There is also the concept of uncacheable memory addresses maybe you should
read up on that as well.

Ok, game over. I've given you *way* more time than you are clearly worth.

While I don't use killfiles, I suspect our sun will burn out before I try to
help you again...

/daytripper
 
No internal multiplier? Then I'm missing something here, unless there's
128-bit or dual 64-bit paths internally, it doesn't seem to jibe that data
is arriving and leaving at 6.4GB/s but is clocked internally at 200MHz.
Even so, it doesn't seem to make sense to clock FSB addresses at 400MT/s
(again for a 200MHz BCLK) and then use a 200MHz clock for the internal
logic.

There is no internal multiplier for the BCLK within the MCH core. No need for
one. The FSB is quad-pumped, and the DIMM bus is double-pumped and
double-width. Data moves through the chip in 32 byte wide form, so the BCLK is
the right frequency for the core...

Cheers

/daytripper
 
W.R.T. AGP writes these are entirely done in the AGP aperture range which
isn't cacheable (and the 3.0 spec specifically recommends to make these
areas uncacheable).

I see your point on ethernet. But, why would any device (aside from NIC's)
begin writing to memory *independently* without any CPU intervention? Even
in the case of NIC xfers, we can make the memory buffer uncacheable (which
would make a LOT of sense). I'm talking single CPU setups here, no
dual-core.
 
If the CPU sets up the DMA xfer then it would KNOW about what memory
addresses are about to be invalidated wouldn't it? I guess the problem is it
doesn't know when they will be invalidated?
 
Give me an example of a device (aside from a NIC or AGP card) that writes to
memory without the CPU setting up the xfer in advance. Proof?
 
pigdos said:
I see your point on ethernet. But, why would any device
(aside from NIC's) begin writing to memory *independently*
without any CPU intervention? Even in the case of NIC xfers,
we can make the memory buffer uncacheable (which would make a
LOT of sense). I'm talking single CPU setups here, no dual-core.
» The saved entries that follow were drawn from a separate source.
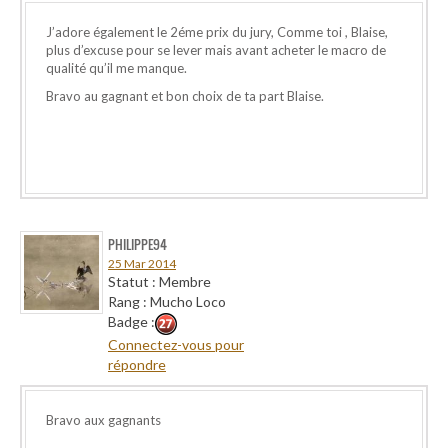
J’adore également le 2éme prix du jury, Comme toi , Blaise,
plus d’excuse pour se lever mais avant acheter le macro de
qualité qu’il me manque.
Bravo au gagnant et bon choix de ta part Blaise.
PHILIPPE94
25 Mar 2014
Statut : Membre
Rang : Mucho Loco
Badge :
Connectez-vous pour
répondre
Bravo aux gagnants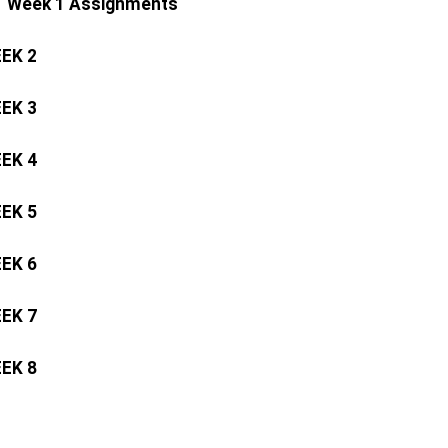
Week 1 Assignments
EK 2
EK 3
EK 4
EK 5
EK 6
EK 7
EK 8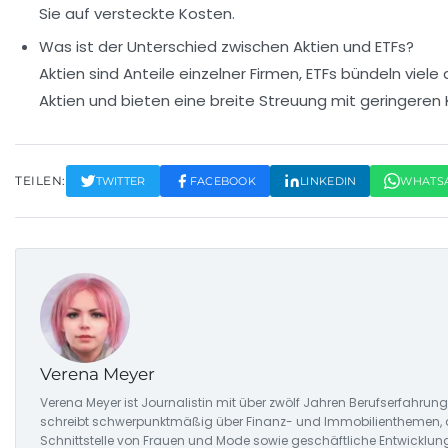
Sie auf versteckte Kosten.
Was ist der Unterschied zwischen Aktien und ETFs?
Aktien sind Anteile einzelner Firmen, ETFs bündeln viele 
Aktien und bieten eine breite Streuung mit geringeren 
TEILEN:
TWITTER
FACEBOOK
LINKEDIN
WHATS
Verena Meyer
Verena Meyer ist Journalistin mit über zwölf Jahren Berufserfahrung.
schreibt schwerpunktmäßig über Finanz- und Immobilienthemen, 
Schnittstelle von Frauen und Mode sowie geschäftliche Entwicklun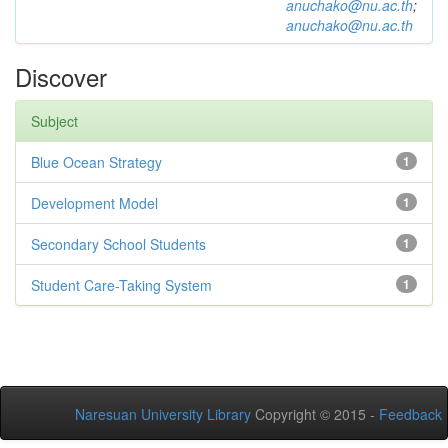
anuchako@nu.ac.th
;
anuchako@nu.ac.th
Discover
Subject
Blue Ocean Strategy
1
Development Model
1
Secondary School Students
1
Student Care-Taking System
1
Naresuan University Library
Copyright © 2015 -
Feedback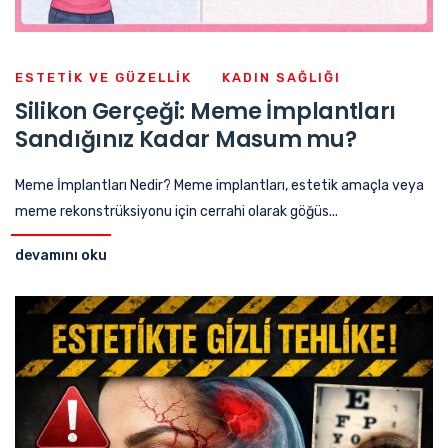
ESTETIK VE GÜZELLIK
KADIN SAĞLIĞI
Silikon Gerçeği: Meme İmplantları
Sandığınız Kadar Masum mu?
Meme İmplantları Nedir? Meme implantları, estetik amaçla veya
meme rekonstrüksiyonu için cerrahi olarak göğüs...
devamını oku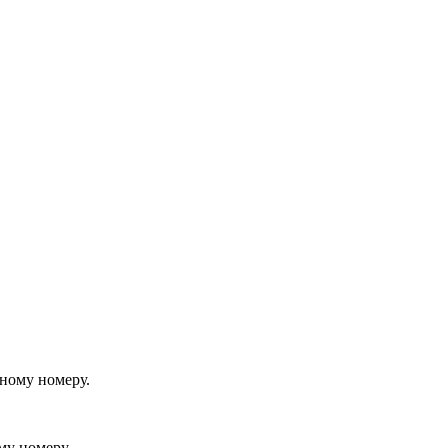
йному номеру.
му номеру.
Devices write to main memory to offload I/O tasks from the CPU.

A device can be set to do so independantly of the CPU to offload
the interrupt/setup load from the CPU. This is especially
important when the CPU is loaded and would suffer high latency in
servicing the interrupt that would jeopardize the device buffer.

NICs are the obvious example, but other I/O cards (RS-422)
could qualify. Even disks in some (database?) applications.
Or imagine a DVD player that operates with minimum CPU
intervention: the drive drops into RAM, the GPU processes.

-- Robert
 
pigdos said:
If the CPU sets up the DMA xfer then it would KNOW about what
memory addresses are about to be invalidated wouldn't it? I guess
the problem is it doesn't know when they will be invalidated?

Timing is one thing, but the CPU could invalidate immediate
if only it could recognize the incoming addresses. It can't.

When the CPU sets up transfers, it does nothing that the
cache hardware can recognize as potentially invalidating
lines. Just a series of OUT instructions to control ports.
Cache hardware does know which one is the address and which
is length. And these will vary for different controllers.

MOESI [qv] and cache snooping are the chosen solution, and
very handy for modern systems, almost all of which are SMP.